* EXERCISE PROMPT: Please repeat every entry, keeping each one exactly the same.

───── RECORDS

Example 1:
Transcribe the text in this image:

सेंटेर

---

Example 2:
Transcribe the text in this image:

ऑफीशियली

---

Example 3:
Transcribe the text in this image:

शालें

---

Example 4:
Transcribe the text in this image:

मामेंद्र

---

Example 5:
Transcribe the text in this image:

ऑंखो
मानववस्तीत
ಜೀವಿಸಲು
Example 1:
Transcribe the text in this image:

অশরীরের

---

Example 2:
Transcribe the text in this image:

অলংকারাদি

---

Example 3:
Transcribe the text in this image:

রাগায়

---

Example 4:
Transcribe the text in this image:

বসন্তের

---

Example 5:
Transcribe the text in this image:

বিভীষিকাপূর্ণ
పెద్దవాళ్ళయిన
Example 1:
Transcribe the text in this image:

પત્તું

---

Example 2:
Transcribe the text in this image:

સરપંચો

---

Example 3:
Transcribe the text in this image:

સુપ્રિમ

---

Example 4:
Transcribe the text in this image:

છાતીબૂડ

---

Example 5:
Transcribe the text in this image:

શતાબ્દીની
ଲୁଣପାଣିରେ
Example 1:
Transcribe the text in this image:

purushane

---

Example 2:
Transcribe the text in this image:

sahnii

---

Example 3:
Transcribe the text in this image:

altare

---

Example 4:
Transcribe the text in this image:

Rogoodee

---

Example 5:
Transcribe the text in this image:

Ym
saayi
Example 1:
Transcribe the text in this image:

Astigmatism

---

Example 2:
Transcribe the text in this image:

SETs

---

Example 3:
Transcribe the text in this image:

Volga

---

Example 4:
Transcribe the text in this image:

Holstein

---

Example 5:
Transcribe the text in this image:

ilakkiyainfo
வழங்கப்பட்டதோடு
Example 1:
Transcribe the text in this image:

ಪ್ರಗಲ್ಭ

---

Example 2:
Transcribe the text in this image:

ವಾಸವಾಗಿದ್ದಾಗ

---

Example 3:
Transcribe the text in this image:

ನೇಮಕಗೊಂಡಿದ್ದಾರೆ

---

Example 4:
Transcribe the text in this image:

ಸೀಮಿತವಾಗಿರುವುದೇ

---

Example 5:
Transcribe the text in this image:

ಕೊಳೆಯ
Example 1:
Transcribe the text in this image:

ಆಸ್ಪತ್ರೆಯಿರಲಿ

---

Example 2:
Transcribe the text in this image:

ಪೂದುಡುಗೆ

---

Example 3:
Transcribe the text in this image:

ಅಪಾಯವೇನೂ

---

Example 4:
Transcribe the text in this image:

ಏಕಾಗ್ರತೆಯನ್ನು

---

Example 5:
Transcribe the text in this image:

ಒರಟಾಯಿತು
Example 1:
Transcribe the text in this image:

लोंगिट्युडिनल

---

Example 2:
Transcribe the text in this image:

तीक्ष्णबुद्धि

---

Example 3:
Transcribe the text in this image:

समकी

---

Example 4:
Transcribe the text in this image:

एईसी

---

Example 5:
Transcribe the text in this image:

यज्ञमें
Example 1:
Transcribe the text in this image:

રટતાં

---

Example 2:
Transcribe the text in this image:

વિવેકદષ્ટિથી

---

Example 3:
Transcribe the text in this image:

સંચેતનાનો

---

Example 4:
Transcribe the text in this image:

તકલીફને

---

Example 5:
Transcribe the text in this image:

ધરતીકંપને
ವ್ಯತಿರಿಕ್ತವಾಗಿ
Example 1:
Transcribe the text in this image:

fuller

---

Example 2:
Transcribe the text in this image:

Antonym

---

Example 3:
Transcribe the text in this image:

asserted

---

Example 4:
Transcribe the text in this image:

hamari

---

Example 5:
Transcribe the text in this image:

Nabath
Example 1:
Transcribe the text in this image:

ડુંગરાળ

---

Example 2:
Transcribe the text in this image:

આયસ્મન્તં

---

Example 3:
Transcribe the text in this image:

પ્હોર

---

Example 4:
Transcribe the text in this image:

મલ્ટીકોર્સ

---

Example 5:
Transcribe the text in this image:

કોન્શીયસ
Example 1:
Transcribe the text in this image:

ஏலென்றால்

──────────

* RESPONSE AREA:
Example 1:
Transcribe the text in this image:

सेंटेर

---

Example 2:
Transcribe the text in this image:

ऑफीशियली

---

Example 3:
Transcribe the text in this image:

शालें

---

Example 4:
Transcribe the text in this image:

मामेंद्र

---

Example 5:
Transcribe the text in this image:

ऑंखो
मानववस्तीत
ಜೀವಿಸಲು
Example 1:
Transcribe the text in this image:

অশরীরের

---

Example 2:
Transcribe the text in this image:

অলংকারাদি

---

Example 3:
Transcribe the text in this image:

রাগায়

---

Example 4:
Transcribe the text in this image:

বসন্তের

---

Example 5:
Transcribe the text in this image:

বিভীষিকাপূর্ণ
పెద్దవాళ్ళయిన
Example 1:
Transcribe the text in this image:

પત્તું

---

Example 2:
Transcribe the text in this image:

સરપંચો

---

Example 3:
Transcribe the text in this image:

સુપ્રિમ

---

Example 4:
Transcribe the text in this image:

છાતીબૂડ

---

Example 5:
Transcribe the text in this image:

શતાબ્દીની
ଲୁଣପାଣିରେ
Example 1:
Transcribe the text in this image:

purushane

---

Example 2:
Transcribe the text in this image:

sahnii

---

Example 3:
Transcribe the text in this image:

altare

---

Example 4:
Transcribe the text in this image:

Rogoodee

---

Example 5:
Transcribe the text in this image:

Ym
saayi
Example 1:
Transcribe the text in this image:

Astigmatism

---

Example 2:
Transcribe the text in this image:

SETs

---

Example 3:
Transcribe the text in this image:

Volga

---

Example 4:
Transcribe the text in this image:

Holstein

---

Example 5:
Transcribe the text in this image:

ilakkiyainfo
வழங்கப்பட்டதோடு
Example 1:
Transcribe the text in this image:

ಪ್ರಗಲ್ಭ

---

Example 2:
Transcribe the text in this image:

ವಾಸವಾಗಿದ್ದಾಗ

---

Example 3:
Transcribe the text in this image:

ನೇಮಕಗೊಂಡಿದ್ದಾರೆ

---

Example 4:
Transcribe the text in this image:

ಸೀಮಿತವಾಗಿರುವುದೇ

---

Example 5:
Transcribe the text in this image:

ಕೊಳೆಯ
Example 1:
Transcribe the text in this image:

ಆಸ್ಪತ್ರೆಯಿರಲಿ

---

Example 2:
Transcribe the text in this image:

ಪೂದುಡುಗೆ

---

Example 3:
Transcribe the text in this image:

ಅಪಾಯವೇನೂ

---

Example 4:
Transcribe the text in this image:

ಏಕಾಗ್ರತೆಯನ್ನು

---

Example 5:
Transcribe the text in this image:

ಒರಟಾಯಿತು
Example 1:
Transcribe the text in this image:

लोंगिट्युडिनल

---

Example 2:
Transcribe the text in this image:

तीक्ष्णबुद्धि

---

Example 3:
Transcribe the text in this image:

समकी

---

Example 4:
Transcribe the text in this image:

एईसी

---

Example 5:
Transcribe the text in this image:

यज्ञमें
Example 1:
Transcribe the text in this image:

રટતાં

---

Example 2:
Transcribe the text in this image:

વિવેકદષ્ટિથી

---

Example 3:
Transcribe the text in this image:

સંચેતનાનો

---

Example 4:
Transcribe the text in this image:

તકલીફને

---

Example 5:
Transcribe the text in this image:

ધરતીકંપને
ವ್ಯತಿರಿಕ್ತವಾಗಿ
Example 1:
Transcribe the text in this image:

fuller

---

Example 2:
Transcribe the text in this image:

Antonym

---

Example 3:
Transcribe the text in this image:

asserted

---

Example 4:
Transcribe the text in this image:

hamari

---

Example 5:
Transcribe the text in this image:

Nabath
Example 1:
Transcribe the text in this image:

ડુંગરાળ

---

Example 2:
Transcribe the text in this image:

આયસ્મન્તં

---

Example 3:
Transcribe the text in this image:

પ્હોર

---

Example 4:
Transcribe the text in this image:

મલ્ટીકોર્સ

---

Example 5:
Transcribe the text in this image:

કોન્શીયસ
Example 1:
Transcribe the text in this image:

ஏலென்றால்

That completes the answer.